You should only visit sites that don't have ads, then.
How pragmatic.

Personally, I don't see a reason why ads HAVE to be manipulative or misleading. What if it was in my own interest to see them?

Consider that I'm blocking them because I perceive them as a threat, and the fact that they can't stop me creates an incentive to reform in a positive way.

There's no reason ads can't be mutually beneficial. A company around town is looking for a programmer? Here's my resume guys! Future shop is having a clearance sale on HDD's? Let me get my coat!

You should install adblock! Increase that incentive! Why suffer ads? join me and push them towards being useful!

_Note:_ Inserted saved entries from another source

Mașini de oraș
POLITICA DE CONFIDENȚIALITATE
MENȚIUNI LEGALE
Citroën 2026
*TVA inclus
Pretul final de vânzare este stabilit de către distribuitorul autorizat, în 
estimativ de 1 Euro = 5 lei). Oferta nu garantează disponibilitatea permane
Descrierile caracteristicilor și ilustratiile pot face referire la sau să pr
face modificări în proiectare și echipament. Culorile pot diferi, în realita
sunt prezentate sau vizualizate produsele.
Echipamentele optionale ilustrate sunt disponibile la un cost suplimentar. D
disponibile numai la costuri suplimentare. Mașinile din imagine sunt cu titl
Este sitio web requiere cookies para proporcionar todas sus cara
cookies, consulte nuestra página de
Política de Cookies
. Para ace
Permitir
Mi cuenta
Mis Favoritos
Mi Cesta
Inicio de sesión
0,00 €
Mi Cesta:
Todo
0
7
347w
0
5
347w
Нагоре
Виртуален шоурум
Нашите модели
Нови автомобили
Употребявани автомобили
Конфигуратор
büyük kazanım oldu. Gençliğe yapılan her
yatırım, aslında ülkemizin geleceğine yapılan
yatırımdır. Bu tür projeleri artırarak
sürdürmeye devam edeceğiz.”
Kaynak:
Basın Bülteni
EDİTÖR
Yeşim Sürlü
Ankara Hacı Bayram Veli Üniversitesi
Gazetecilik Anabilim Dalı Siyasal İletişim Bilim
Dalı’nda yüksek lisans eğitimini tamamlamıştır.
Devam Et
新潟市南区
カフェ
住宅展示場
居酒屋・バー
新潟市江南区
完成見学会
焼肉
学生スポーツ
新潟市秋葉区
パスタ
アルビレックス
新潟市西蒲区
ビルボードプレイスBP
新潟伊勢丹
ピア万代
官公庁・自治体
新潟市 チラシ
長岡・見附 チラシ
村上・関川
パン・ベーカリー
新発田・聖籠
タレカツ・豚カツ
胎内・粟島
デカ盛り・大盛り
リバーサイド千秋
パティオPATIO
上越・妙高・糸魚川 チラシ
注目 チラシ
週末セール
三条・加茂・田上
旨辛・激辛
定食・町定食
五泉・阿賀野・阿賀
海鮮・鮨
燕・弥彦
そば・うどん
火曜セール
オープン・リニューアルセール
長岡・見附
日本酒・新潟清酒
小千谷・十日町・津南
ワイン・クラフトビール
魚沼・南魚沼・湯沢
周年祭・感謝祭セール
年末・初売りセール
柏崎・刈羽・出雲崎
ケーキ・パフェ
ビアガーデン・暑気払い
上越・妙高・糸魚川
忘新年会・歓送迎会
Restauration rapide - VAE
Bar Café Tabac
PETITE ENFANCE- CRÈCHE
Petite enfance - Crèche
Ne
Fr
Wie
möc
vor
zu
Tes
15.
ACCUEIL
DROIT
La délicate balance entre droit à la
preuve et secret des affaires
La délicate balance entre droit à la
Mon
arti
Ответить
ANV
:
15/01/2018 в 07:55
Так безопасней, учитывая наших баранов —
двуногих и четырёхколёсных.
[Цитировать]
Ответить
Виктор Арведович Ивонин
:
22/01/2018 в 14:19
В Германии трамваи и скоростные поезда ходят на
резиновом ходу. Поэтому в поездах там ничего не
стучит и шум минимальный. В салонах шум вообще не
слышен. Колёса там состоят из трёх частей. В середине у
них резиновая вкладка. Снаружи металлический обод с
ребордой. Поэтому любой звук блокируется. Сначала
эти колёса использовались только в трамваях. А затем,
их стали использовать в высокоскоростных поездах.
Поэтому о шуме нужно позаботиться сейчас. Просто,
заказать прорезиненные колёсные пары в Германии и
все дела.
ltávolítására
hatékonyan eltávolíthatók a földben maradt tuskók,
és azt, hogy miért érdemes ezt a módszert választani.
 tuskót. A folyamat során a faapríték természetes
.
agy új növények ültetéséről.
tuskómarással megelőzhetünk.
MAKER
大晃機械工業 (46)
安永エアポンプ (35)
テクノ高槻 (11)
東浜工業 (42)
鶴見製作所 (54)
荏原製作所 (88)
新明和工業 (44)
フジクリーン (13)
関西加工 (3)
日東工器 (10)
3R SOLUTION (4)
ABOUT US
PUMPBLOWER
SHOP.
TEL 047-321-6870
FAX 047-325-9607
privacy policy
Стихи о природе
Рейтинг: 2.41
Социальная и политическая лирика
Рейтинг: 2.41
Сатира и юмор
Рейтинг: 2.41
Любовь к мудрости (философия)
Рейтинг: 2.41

> How is that in any way beneficial to the product being advertised?

it isn't. But the clients of the advertisers cannot really have a say in this - the measurements of ad effectiveness tend to be done with impressions. They are optimizing for a metric that doesn't completely align with the goals of advertising

Or as stated in Goodhart's law: When a measure becomes a target, it ceases to be a good measure.
You should modify your browsing habits to only include sites without ads then.
Should the blind modify their browsing habits to only include sites that have built in audio transcriptions?

Or, perchance, is it the right of every website viewer to consume the website in the way they deem most fit?

You're really going to equate your annoyance with ads with being blind?
They're certainly not equivalent in any human sense, but technologically they are quite similar. Good attempt at sidestepping the issue though.
Personally, I do. When I see a stupid annoying ad I stop using the site and I write to them to politely let them know.

(Exception: imgur is showing some ads that launch the ap store. These ads are really freaking annoying and it feels like a bug.)